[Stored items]
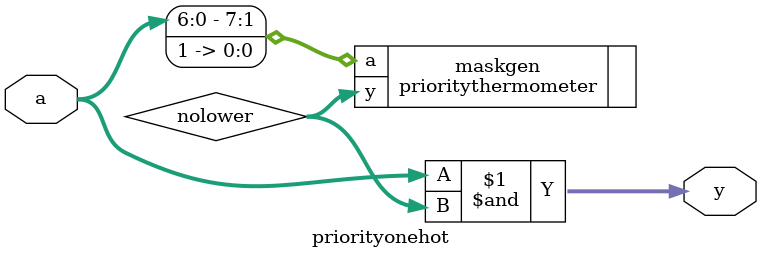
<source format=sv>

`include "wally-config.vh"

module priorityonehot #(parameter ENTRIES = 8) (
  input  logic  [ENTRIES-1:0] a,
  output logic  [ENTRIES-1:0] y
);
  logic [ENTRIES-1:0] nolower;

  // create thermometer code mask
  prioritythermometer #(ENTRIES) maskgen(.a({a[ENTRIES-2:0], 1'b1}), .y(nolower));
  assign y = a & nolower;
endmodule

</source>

= The problem =
Print exactly the lines from the one with "thermometer code mask" through the end of the data, inclusive.

= Answer =
  // create thermometer code mask
  prioritythermometer #(ENTRIES) maskgen(.a({a[ENTRIES-2:0], 1'b1}), .y(nolower));
  assign y = a & nolower;
endmodule

</source>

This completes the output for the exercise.